• [RECORDS SUPPLIED]
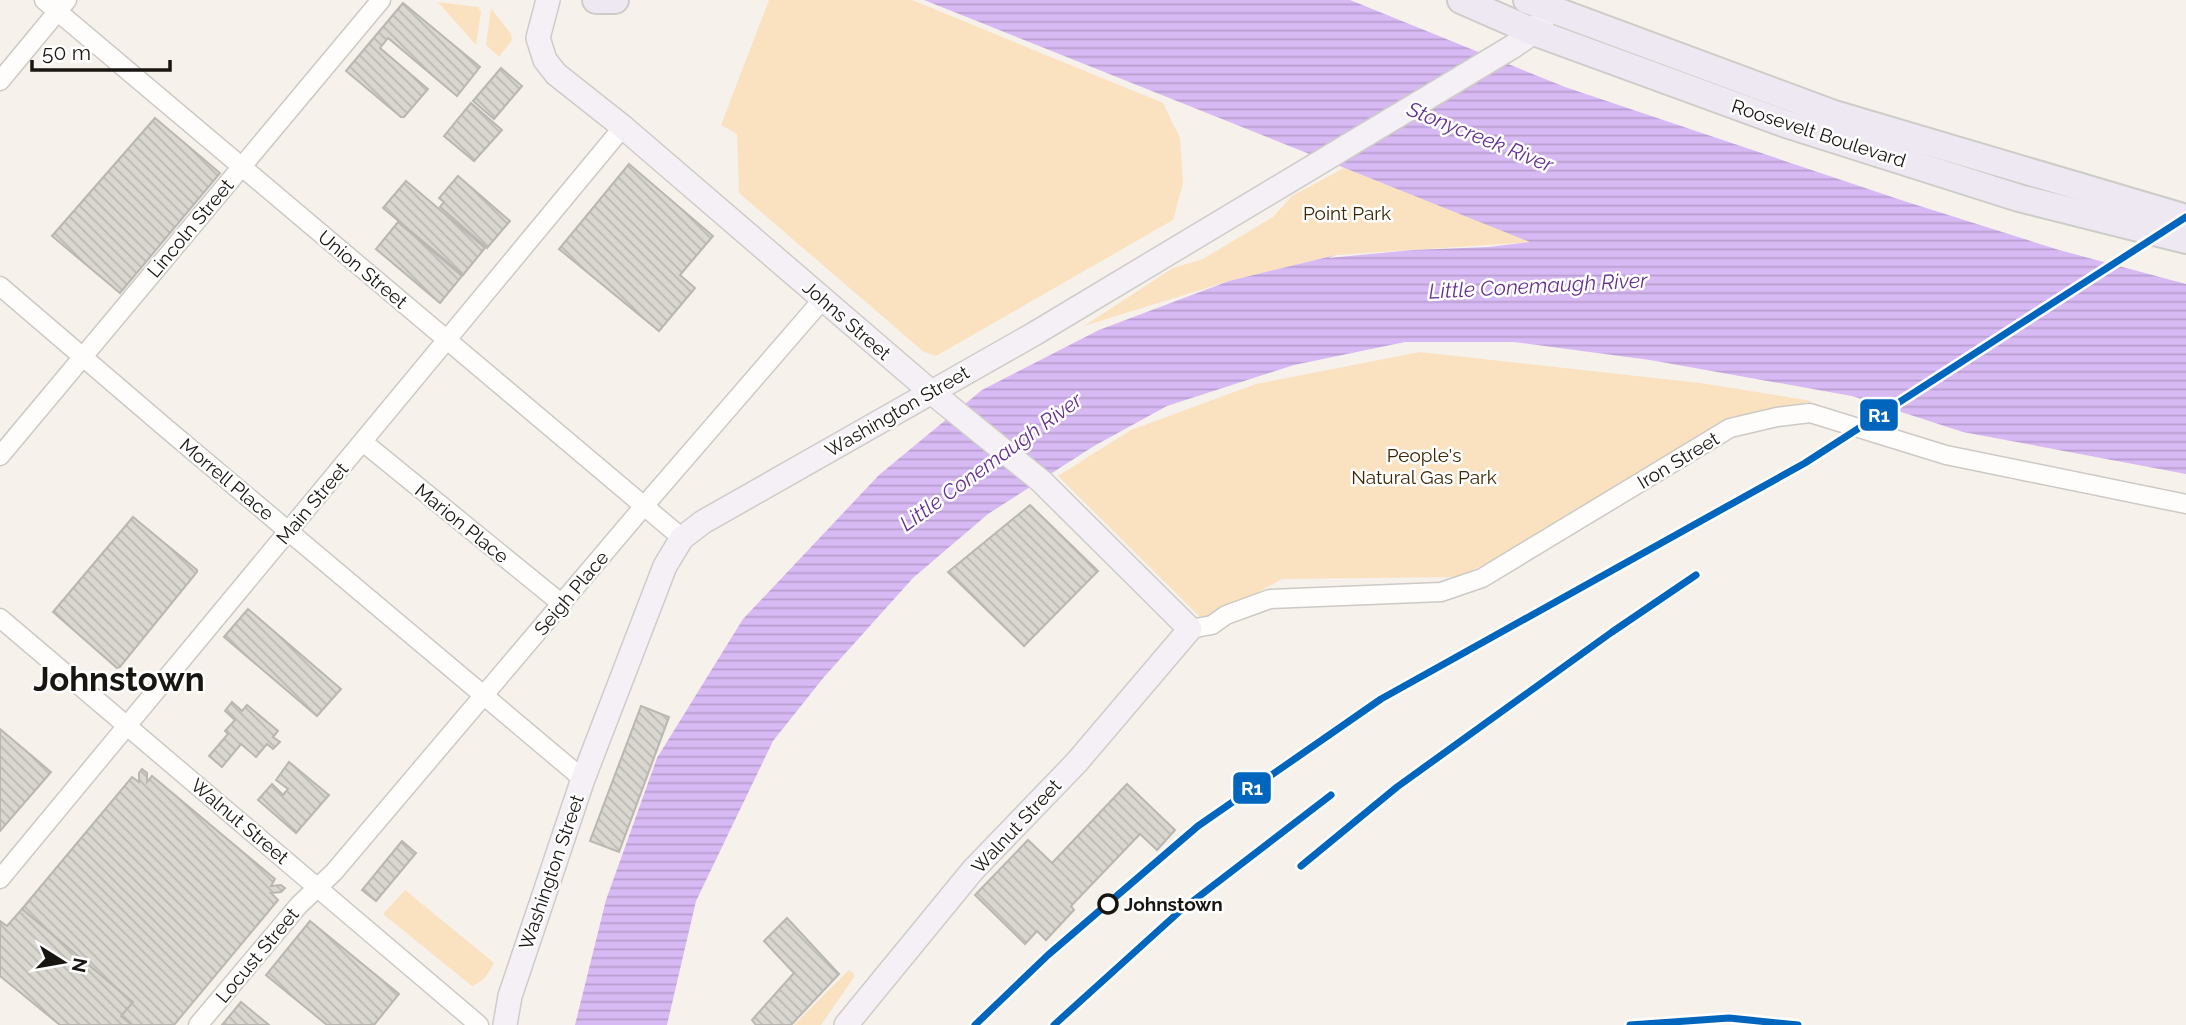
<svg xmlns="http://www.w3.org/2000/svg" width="2186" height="1025" font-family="Raleway,sans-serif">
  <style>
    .green { fill: #fae2c0 }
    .water { fill: url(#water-rules) }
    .building { fill: url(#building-back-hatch); stroke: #bab6b1; stroke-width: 2 }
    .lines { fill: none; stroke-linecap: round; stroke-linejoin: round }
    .minor-casing { stroke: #cdc9c4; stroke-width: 21 }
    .major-casing { stroke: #ceccc8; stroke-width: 26 }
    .highway-casing { stroke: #ceccc8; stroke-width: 30 }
    .minor { stroke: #fefdfc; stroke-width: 18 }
    .major { stroke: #f4f0f6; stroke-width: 23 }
    .highway { stroke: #eee8f2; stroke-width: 26 }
    .rail-casing { stroke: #cdcccb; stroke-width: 8 }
    .rail { stroke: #fff; stroke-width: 5; stroke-dasharray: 16; stroke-linecap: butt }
    .rail-1-casing { stroke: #fff; stroke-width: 12 }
    .rail-1 { stroke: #0065bd; stroke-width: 7 }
    .stop-dot { fill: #fff; stroke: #191612; stroke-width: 3.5 }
    .labels { text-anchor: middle; stroke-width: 5; stroke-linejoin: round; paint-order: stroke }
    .street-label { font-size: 19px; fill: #191612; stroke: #fff }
    .park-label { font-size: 19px; fill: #3d2600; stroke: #fff }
    .stop-label { font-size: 19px; font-weight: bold; fill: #191612; stroke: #fff; text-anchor: start }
    .water-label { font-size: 21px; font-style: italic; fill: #663193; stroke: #fff }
    .town-label { font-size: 33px; font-weight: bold; fill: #191612; stroke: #fff }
    .line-badge { stroke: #fff; stroke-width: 2.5 }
    .badge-label { font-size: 19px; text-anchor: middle; font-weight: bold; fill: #fff }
  </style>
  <defs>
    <pattern id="water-rules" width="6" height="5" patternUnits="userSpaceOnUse" patternTransform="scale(1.75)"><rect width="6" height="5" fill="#d7b9f3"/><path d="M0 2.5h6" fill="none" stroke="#b89ecf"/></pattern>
    <pattern id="building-back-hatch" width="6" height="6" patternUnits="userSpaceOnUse" patternTransform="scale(1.75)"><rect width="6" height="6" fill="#dad7d1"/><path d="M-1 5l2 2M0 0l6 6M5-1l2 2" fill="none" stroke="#bab8b2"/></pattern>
  </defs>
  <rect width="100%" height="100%" fill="#f6f1eb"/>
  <g class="green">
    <path d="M769 0H912L1163 103 1180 138 1183 183 1173 220 936 356 924 352 739 193 737 134 721 125Z"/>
    <path d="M438 2 478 7 481 12 476 45Z"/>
    <path d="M491 8 511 34 512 40 499 57 486 45Z"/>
    <path d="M1344 168 1532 242 1336 255 1229 281 1084 326 1173 268 1203 259 1273 217 1292 196Z"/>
    <path d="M1420 352 1700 383 1812 401 1718 423 1553 531 1458 577 1282 579 1205 622 1058 476 1131 430 1256 384Z"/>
    <path d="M405 890 494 963C488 974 484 981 472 986L383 914Z"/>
    <path d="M849 970 854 974V977L821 1025H794Z"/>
  </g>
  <path class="water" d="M924 0H1350L1565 87 1904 201 2059 250 2186 284V474L1963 432 1852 396 1650 360 1514 342H1405L1294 365 1167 406 1094 446 988 514 913 578 824 677 773 741 696 901 667 1025H575L606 900 657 758 743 619 879 475 982 390 1099 330 1229 281 1336 255 1328 258 1413 250 1488 247 1530 242Z"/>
  <g class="building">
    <path d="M403 3 480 67 457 96 388 38 380 48 428 89 404 117H401L346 71Z"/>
    <path d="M501 68 522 86 494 119 473 101Z"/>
    <path d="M471 103 502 130 474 161 444 136Z"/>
    <path d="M155 118 220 173 120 293 52 236Z"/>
    <path d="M629 164 713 236 680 275 695 288 659 331 559 249Z"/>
    <path d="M458 176 510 221 487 248 440 207 444 202 439 198Z"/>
    <path d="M406 181 485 248 463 275 383 208Z"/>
    <path d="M398 222 462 276 440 303 376 249Z"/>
    <path d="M1030 505 1098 571 1024 646 948 572Z"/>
    <path d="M133 517 197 570V572L120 667 117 668 53 612Z"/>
    <path d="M248 609 341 689 317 716 224 637Z"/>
    <path d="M232 702 242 711 247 705 278 731 273 737 280 742 273 749 267 744 256 757 241 744 222 767 209 756 228 734 225 731 235 720 225 711Z"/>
    <path d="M641 706 669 717 619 852 590 841Z"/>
    <path d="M0 729 51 772 0 831Z"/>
    <path d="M289 762 329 795 296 833 258 800 272 784 283 795 288 789 276 780Z"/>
    <path d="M142 769 147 773V782L152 776 275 879 271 886 281 885 285 888 281 892 271 893 278 900 174 1025H132L121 1016 132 1002 22 909 132 777 139 782V773Z"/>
    <path d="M1127 784 1175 830 1157 850 1140 834 1071 906 1074 910 1046 940 1037 931 1025 944 975 895 1028 840 1052 863Z"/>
    <path d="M402 841 416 853 376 901 362 890Z"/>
    <path d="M22 909 133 1002 121 1016 132 1025H60L0 976V921L7 926Z"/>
    <path d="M787 918 839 974 791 1025H756L752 1020 794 973 764 941Z"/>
    <path d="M310 921 399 994 374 1025H327L266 975Z"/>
    <path d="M241 1002 269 1025H222Z"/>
  </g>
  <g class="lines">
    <g class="minor-casing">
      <g id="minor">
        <path d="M44 0 682 538"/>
        <path d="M0 81 67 0"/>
        <path d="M0 286 167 429 583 779"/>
        <path d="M363 442 562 604"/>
        <path d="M0 456 381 0"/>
        <path d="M0 618 479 1025"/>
        <path d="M1190 629 1212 625 1226 615 1270 599 1441 592 1482 578 1730 428 1777 417 1810 413 1946 455 2186 504"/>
        <path d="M0 879 623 127"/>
        <path d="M198 1025 299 905 334 872 644 506 823 299"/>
      </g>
    </g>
    <g class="major-casing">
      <g id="major">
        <path d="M548 0 538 38 545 60 556 74 623 127 930 391 1041 481 1190 629 1077 762 973 870 846 1025"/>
        <path d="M505 1025 510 996 583 779 665 566 682 538 703 522 1034 334 1512 47 1534 32 1542 21"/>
      </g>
    </g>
    <g class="highway-casing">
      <g id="highway">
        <path d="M596 0H615"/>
        <path d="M1461 0 1534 32 1786 124 2019 198 2186 240"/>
        <path d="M1527 0 1834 114 2186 218"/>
      </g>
    </g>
    <use href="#minor" class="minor"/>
    <use href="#major" class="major"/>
    <use href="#highway" class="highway"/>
    <g class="rail-casing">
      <g id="rail">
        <path d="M975 1025 1048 955 1198 826 1381 699 1805 463 2186 217"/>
        <path d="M1630 1025 1729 1018 1798 1025"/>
      </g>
    </g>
    <use href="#rail" class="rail"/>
    <g class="rail-1-casing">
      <g id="rail-1">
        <path d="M1301 866 1397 787 1612 632 1696 575"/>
        <path d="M975 1025 1048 955 1198 826 1381 699 1805 463 2186 217"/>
        <path d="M1054 1025 1180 911 1331 795"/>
        <path d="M1630 1025 1729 1018 1798 1025"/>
      </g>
    </g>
    <use href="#rail-1" class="rail-1"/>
  </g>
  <circle class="stop-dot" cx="1108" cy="904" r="9"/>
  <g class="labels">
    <g class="street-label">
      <text transform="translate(1819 133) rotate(18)" y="7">Roosevelt Boulevard</text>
      <text transform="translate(190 228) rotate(-50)" y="7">Lincoln Street</text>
      <text transform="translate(363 269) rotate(40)" y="7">Union Street</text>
      <text transform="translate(847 320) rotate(41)" y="7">Johns Street</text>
      <text transform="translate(897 411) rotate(-30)" y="7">Washington Street</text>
      <text transform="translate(1678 460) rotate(-31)" y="7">Iron Street</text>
      <text transform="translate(227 479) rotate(40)" y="7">Morrell Place</text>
      <text transform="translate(312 503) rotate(-50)" y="7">Main Street</text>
      <text transform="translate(462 523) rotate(39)" y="7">Marion Place</text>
      <text transform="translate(571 593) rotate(-50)" y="7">Seigh Place</text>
      <text transform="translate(240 821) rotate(40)" y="7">Walnut Street</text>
      <text transform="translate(1016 826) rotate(-47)" y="7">Walnut Street</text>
      <text transform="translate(551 872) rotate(-71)" y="7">Washington Street</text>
      <text transform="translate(257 955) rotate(-50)" y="7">Locust Street</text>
    </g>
    <g class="park-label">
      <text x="1347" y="220">Point Park</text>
      <text x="1424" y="462">People's<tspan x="1424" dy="22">Natural Gas Park</tspan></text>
    </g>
    <g class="stop-label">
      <text x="1124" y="911">Johnstown</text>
    </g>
    <g class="water-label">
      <text transform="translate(1480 137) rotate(22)" y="7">Stonycreek River</text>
      <text transform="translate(1538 286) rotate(-3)" y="7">Little Conemaugh River</text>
      <text transform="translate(991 462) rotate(-36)" y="7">Little Conemaugh River</text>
    </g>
    <g class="town-label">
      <text x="119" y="691">Johnstown</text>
    </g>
  </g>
  <g class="line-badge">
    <rect x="1859" y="398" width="40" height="34" rx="7" fill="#0065bd"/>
    <rect x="1232" y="771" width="40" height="34" rx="7" fill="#0065bd"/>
  </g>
  <g class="badge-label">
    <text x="1879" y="422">R1</text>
    <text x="1252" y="795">R1</text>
  </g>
  <g transform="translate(63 962) rotate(101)" stroke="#ffffff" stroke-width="5" paint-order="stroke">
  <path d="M0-5L12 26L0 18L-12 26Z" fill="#191612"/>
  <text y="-10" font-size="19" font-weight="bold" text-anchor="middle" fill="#191612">N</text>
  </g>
  <path d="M32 60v10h138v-10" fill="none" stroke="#191612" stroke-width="3.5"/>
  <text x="42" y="60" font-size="21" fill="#191612" stroke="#ffffff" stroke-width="5" paint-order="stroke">50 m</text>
</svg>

• [HOW TO COMPLETE THIS TASK] Within the entries above, find each line where "lines" appears; copy every one.

• [SOLUTION FOR THIS PROBLEM]
    .lines { fill: none; stroke-linecap: round; stroke-linejoin: round }
  <g class="lines">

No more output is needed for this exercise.